Previous studies had shown a relation between PITX1 and the development of hindlimbs in other vertebrates. In mice, a loss of PITX1 leads to shorter femur length and fewer digits on the right foot than on the left. An alteration of the gene in a developing chick wing changes it so that it looks more like a leg. In vertebrates such as the manatee and stickleback fish, an alteration has resulted in evolutionary changes in the development of the pelvis.
"It's our job to prove that this is going to be important for many kids with clubfoot," Gurnett said. "Until now, we didn't know whether clubfoot was a muscle, nerve, spinal cord or brain problem.
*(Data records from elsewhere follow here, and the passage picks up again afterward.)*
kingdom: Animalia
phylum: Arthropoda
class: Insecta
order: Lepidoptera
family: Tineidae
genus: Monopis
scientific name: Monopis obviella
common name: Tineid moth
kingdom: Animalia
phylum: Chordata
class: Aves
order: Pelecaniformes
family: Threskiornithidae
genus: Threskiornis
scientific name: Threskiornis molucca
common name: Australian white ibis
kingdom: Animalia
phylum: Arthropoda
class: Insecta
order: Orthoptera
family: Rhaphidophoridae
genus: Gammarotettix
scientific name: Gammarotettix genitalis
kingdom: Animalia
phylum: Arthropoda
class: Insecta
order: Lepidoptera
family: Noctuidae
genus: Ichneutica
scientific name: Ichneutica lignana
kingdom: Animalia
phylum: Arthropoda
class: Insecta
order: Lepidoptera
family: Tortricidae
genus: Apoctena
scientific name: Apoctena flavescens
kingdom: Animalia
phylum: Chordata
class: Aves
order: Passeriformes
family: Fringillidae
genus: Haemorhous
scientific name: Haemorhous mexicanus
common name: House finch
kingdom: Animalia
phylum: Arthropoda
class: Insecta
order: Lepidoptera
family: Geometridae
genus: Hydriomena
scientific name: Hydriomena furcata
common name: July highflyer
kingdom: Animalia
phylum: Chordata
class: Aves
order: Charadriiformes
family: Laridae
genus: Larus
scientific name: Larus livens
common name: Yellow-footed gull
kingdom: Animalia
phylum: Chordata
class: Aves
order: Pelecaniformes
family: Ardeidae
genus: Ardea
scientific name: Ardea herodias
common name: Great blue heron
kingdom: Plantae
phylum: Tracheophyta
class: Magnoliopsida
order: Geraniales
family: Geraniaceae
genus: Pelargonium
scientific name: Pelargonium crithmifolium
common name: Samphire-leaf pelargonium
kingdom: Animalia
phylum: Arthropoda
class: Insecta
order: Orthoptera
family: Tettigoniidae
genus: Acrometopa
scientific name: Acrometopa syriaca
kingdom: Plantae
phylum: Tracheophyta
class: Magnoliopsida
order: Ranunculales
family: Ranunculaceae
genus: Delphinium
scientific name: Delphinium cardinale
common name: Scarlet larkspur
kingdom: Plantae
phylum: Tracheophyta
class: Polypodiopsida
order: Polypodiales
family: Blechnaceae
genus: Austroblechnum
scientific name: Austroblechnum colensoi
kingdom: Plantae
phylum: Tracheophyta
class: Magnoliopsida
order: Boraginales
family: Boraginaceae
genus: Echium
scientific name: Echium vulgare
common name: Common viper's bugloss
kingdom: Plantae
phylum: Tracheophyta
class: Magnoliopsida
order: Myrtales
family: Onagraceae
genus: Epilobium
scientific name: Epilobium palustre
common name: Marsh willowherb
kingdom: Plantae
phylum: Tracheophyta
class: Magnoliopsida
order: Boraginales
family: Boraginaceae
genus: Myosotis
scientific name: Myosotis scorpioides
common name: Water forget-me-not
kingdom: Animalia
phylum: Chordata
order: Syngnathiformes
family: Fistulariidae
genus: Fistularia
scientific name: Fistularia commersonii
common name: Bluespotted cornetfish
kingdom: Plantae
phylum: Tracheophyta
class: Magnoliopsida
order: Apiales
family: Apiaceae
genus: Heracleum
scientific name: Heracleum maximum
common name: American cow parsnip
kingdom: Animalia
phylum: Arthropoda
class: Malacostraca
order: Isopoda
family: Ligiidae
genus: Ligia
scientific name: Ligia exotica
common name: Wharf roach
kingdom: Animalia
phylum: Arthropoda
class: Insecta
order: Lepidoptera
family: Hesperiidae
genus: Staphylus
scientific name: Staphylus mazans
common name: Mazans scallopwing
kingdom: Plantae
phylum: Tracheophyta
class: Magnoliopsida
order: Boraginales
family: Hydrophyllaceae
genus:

Now, we have an idea that clubfoot may result from mutations of genes that are involved in early limb development."
Gurnett said she and her colleagues will take the finding back to the lab to look for other factors involved in the pathway or how environmental effects may influence the gene. She and Dobbs, who have been studying the genetics of clubfoot for a decade, plan to investigate the frequency of PITX1 gene mutations in other families with clubfoot.
Funding from the National Institutes of Health, The Children's Discovery Institute, the March of Dimes Basil O'Connor Starter Scholar Research Award, St. Louis Children's Hospital Foundation, Pediatric Orthopaedic Society of North America and Shriner's Hospital supported this research.